=== Begin Enclosure ===
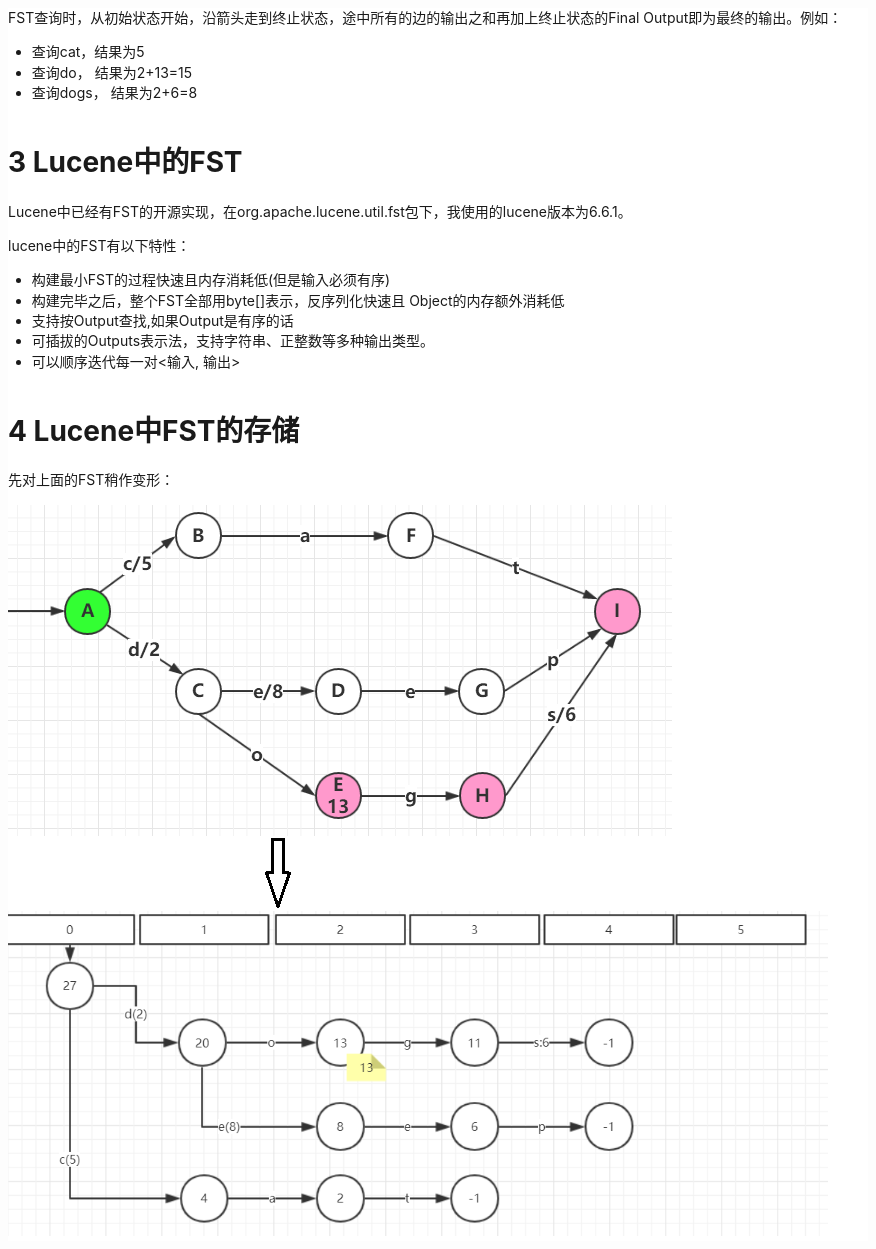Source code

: FST查询时，从初始状态开始，沿箭头走到终止状态，途中所有的边的输出之和再加上终止状态的Final Output即为最终的输出。例如：

- 查询cat，结果为5
- 查询do， 结果为2+13=15
- 查询dogs， 结果为2+6=8

# 3 Lucene中的FST

Lucene中已经有FST的开源实现，在org.apache.lucene.util.fst包下，我使用的lucene版本为6.6.1。

lucene中的FST有以下特性：

- 构建最小FST的过程快速且内存消耗低(但是输入必须有序)
- 构建完毕之后，整个FST全部用byte[]表示，反序列化快速且 Object的内存额外消耗低
- 支持按Output查找,如果Output是有序的话
- 可插拔的Outputs表示法，支持字符串、正整数等多种输出类型。
- 可以顺序迭代每一对<输入, 输出>

# 4 Lucene中FST的存储

先对上面的FST稍作变形：

![fst_lucene](../images/fst_lucene.png)
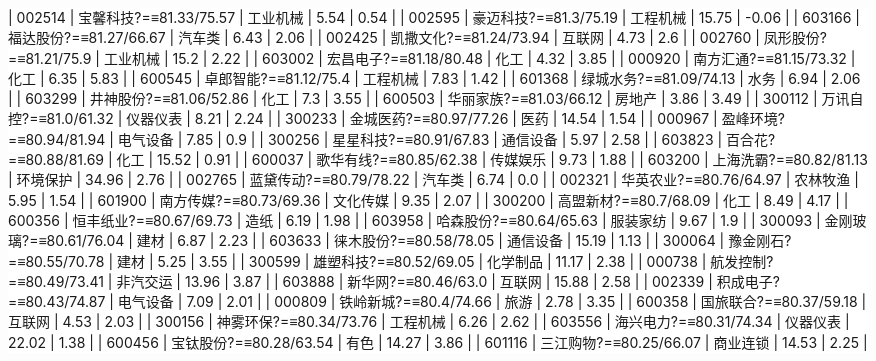 | 002514 | 宝馨科技?\=≡81.33/75.57  |  工业机械  |   5.54   |  0.54  |
| 002595 |  豪迈科技?\=≡81.3/75.19  |  工程机械  |  15.75   | -0.06  |
| 603166 | 福达股份?\=≡81.27/66.67  |   汽车类   |   6.43   |  2.06  |
| 002425 | 凯撒文化?\=≡81.24/73.94  |   互联网   |   4.73   |  2.6   |
| 002760 |  凤形股份?\=≡81.21/75.9  |  工业机械  |   15.2   |  2.22  |
| 603002 | 宏昌电子?\=≡81.18/80.48  |    化工    |   4.32   |  3.85  |
| 000920 | 南方汇通?\=≡81.15/73.32  |    化工    |   6.35   |  5.83  |
| 600545 |  卓郎智能?\=≡81.12/75.4  |  工程机械  |   7.83   |  1.42  |
| 601368 | 绿城水务?\=≡81.09/74.13  |    水务    |   6.94   |  2.06  |
| 603299 | 井神股份?\=≡81.06/52.86  |    化工    |   7.3    |  3.55  |
| 600503 | 华丽家族?\=≡81.03/66.12  |   房地产   |   3.86   |  3.49  |
| 300112 |  万讯自控?\=≡81.0/61.32  |  仪器仪表  |   8.21   |  2.24  |
| 300233 | 金城医药?\=≡80.97/77.26  |    医药    |  14.54   |  1.54  |
| 000967 | 盈峰环境?\=≡80.94/81.94  |  电气设备  |   7.85   |  0.9   |
| 300256 | 星星科技?\=≡80.91/67.83  |  通信设备  |   5.97   |  2.58  |
| 603823 |  百合花?\=≡80.88/81.69   |    化工    |  15.52   |  0.91  |
| 600037 | 歌华有线?\=≡80.85/62.38  |  传媒娱乐  |   9.73   |  1.88  |
| 603200 | 上海洗霸?\=≡80.82/81.13  |  环境保护  |  34.96   |  2.76  |
| 002765 | 蓝黛传动?\=≡80.79/78.22  |   汽车类   |   6.74   |  0.0   |
| 002321 | 华英农业?\=≡80.76/64.97  |  农林牧渔  |   5.95   |  1.54  |
| 601900 | 南方传媒?\=≡80.73/69.36  |  文化传媒  |   9.35   |  2.07  |
| 300200 |  高盟新材?\=≡80.7/68.09  |    化工    |   8.49   |  4.17  |
| 600356 | 恒丰纸业?\=≡80.67/69.73  |    造纸    |   6.19   |  1.98  |
| 603958 | 哈森股份?\=≡80.64/65.63  |  服装家纺  |   9.67   |  1.9   |
| 300093 | 金刚玻璃?\=≡80.61/76.04  |    建材    |   6.87   |  2.23  |
| 603633 | 徕木股份?\=≡80.58/78.05  |  通信设备  |  15.19   |  1.13  |
| 300064 | 豫金刚石?\=≡80.55/70.78  |    建材    |   5.25   |  3.55  |
| 300599 | 雄塑科技?\=≡80.52/69.05  |  化学制品  |  11.17   |  2.38  |
| 000738 | 航发控制?\=≡80.49/73.41  |  非汽交运  |  13.96   |  3.87  |
| 603888 |   新华网?\=≡80.46/63.0   |   互联网   |  15.88   |  2.58  |
| 002339 | 积成电子?\=≡80.43/74.87  |  电气设备  |   7.09   |  2.01  |
| 000809 |  铁岭新城?\=≡80.4/74.66  |    旅游    |   2.78   |  3.35  |
| 600358 | 国旅联合?\=≡80.37/59.18  |   互联网   |   4.53   |  2.03  |
| 300156 | 神雾环保?\=≡80.34/73.76  |  工程机械  |   6.26   |  2.62  |
| 603556 | 海兴电力?\=≡80.31/74.34  |  仪器仪表  |  22.02   |  1.38  |
| 600456 | 宝钛股份?\=≡80.28/63.54  |    有色    |  14.27   |  3.86  |
| 601116 | 三江购物?\=≡80.25/66.07  |  商业连锁  |  14.53   |  2.25  |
=== End Enclosure ===
Task instructions |
Filter the entries down to the lines with the word "仪器仪表" in them.

Problem solution |
| 300112 |  万讯自控?\=≡81.0/61.32  |  仪器仪表  |   8.21   |  2.24  |
| 603556 | 海兴电力?\=≡80.31/74.34  |  仪器仪表  |  22.02   |  1.38  |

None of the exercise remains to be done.